8 de noviembre de 2011

Un cuento roto






Mamá llegó un dia de trabajar con un montón de libros llenos de dibujos de muchos colores. Libros con tapas rígidas y letras grandes y redondas. Eran cuentos. No eran nuevos, estaban incompletos muchos de ellos. A algunos les faltaba alguna tapa y a otros algunas hojas. Los trajo de la casa dónde limpiaba porqué los iban a tirar.
Cogí el más grande de todos. Recuerdo que olía a una mezcla extraña entre cera y perfume intenso. Miré aquellos dibujos tan perfectos de conejos con gafas, niñas rubias y cartas con brazos. Me encantaba. Comencé a leer torpemente. No podía parar. Nunca tuve un libro como aquel. Estaba encantada.
Los ojos del gato que ahora está y ahora no... El hermoso paisaje: un jardín imposible con flores tan vivas.

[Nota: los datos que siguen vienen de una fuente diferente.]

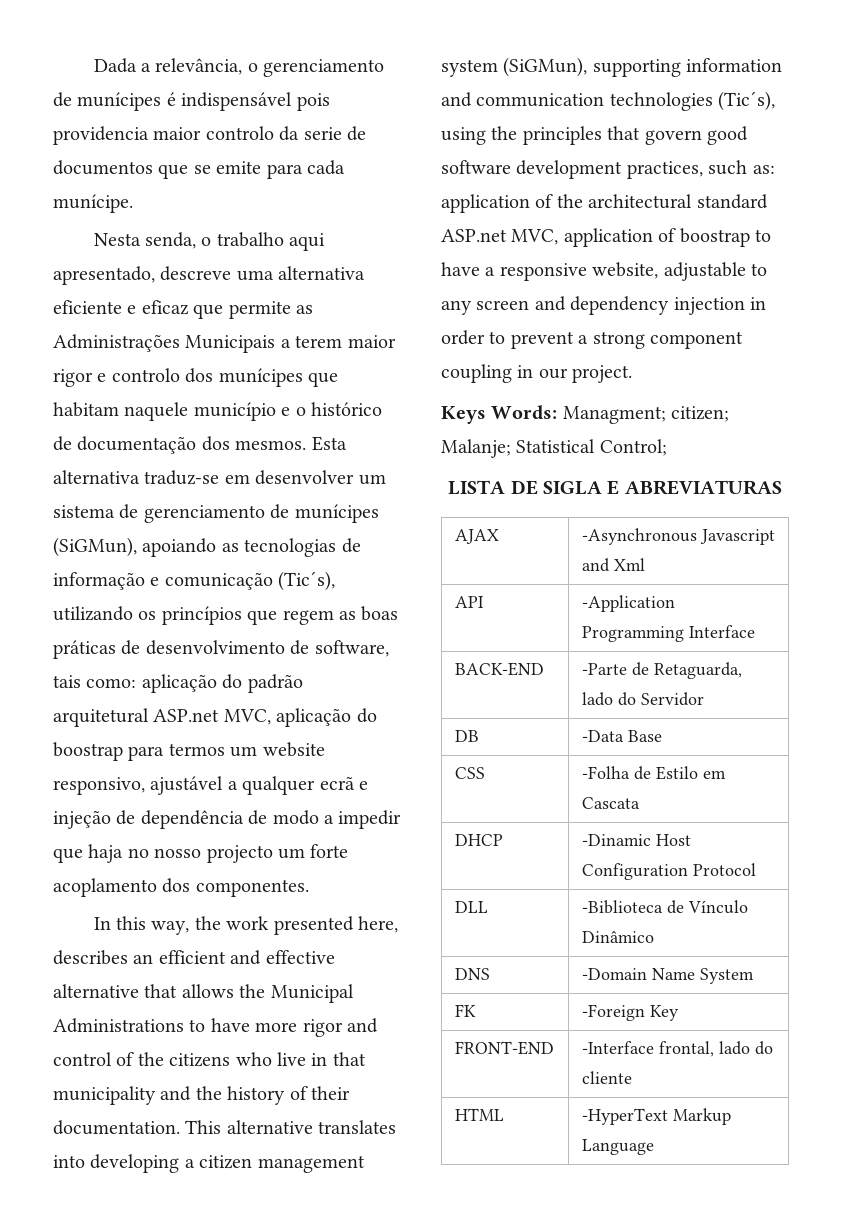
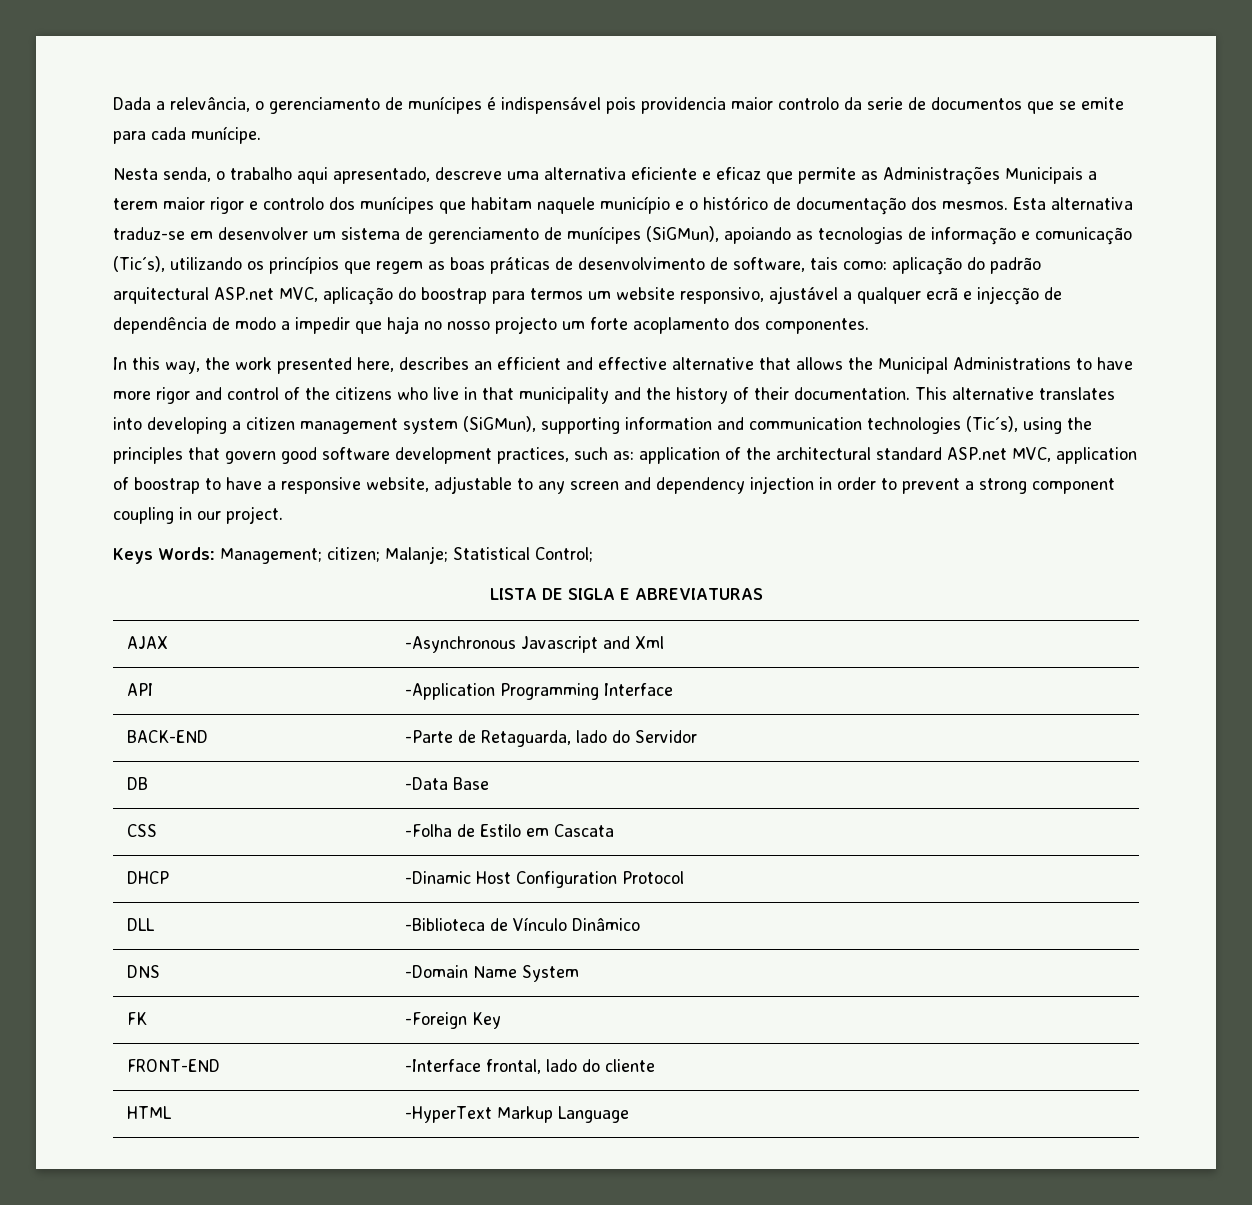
[53,708,149,727] arquitetural -> [113,287,209,304] arquitectural
[53,810,111,829] injeção -> [976,286,1039,305] injecção
[562,406,666,424] Managment; -> [219,548,322,564] Management;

Todo me transportaba a un mundo mágico. 
Yo quería ir para quedarme.
Mis padres discutían mientras mi madre ponía la mesa con un proceder malhumorado y nervioso . Cada vez gritaban más y hacian más escándalo.
Yo paseaba por mi jardín imaginario. Miraba el cielo de algodón y me sentía limpia y perfumada.
De repente  dejé de oir  a mis padres. El silencio apareció a mi alrededor. No fue lo único que apareció. Me encontré sentada sobre hierba fresca y abundante.
Las flores del libro eran reales y el cielo estaba sobre mi cabeza. Me incorporé y empecé a andar por un sendero lleno de piedrecillas que se estrechaba en el horizonte.
No podía ser verdad. Estaba en mi cuento. Mis ropas se habían transformado. Y yo misma era una niña rubia de pelo largo y lacio. Era muy guapa. Lo ví en una espejo que apareció delante de mí por arte de magia.
Llegué a un parque dónde había más niñas y niños. Todos jugaban felices. Todos eran diferentes. Tenian pieles y cabellos distintos.
Me llamaban para que fuera a jugar. Corrí y corrí para reunirme con ellos. Entonces tropecé y caí por un enorme agujero negro como la niña del cuento.
Cuando desperté mi madre me cogía de la mano y lloraba. Yo no podía hablar. Un tubo enorme me traspasaba el aliento y la cabeza me dolía mucho.
Detrás de ella había un hombre con un uniforme marrón que le pidió que le acompañara.
Nunca supe como acababa el cuento. Las ultimas páginas estaban arrancadas. Tampoco supe porqué nunca volví a ver a mis padres.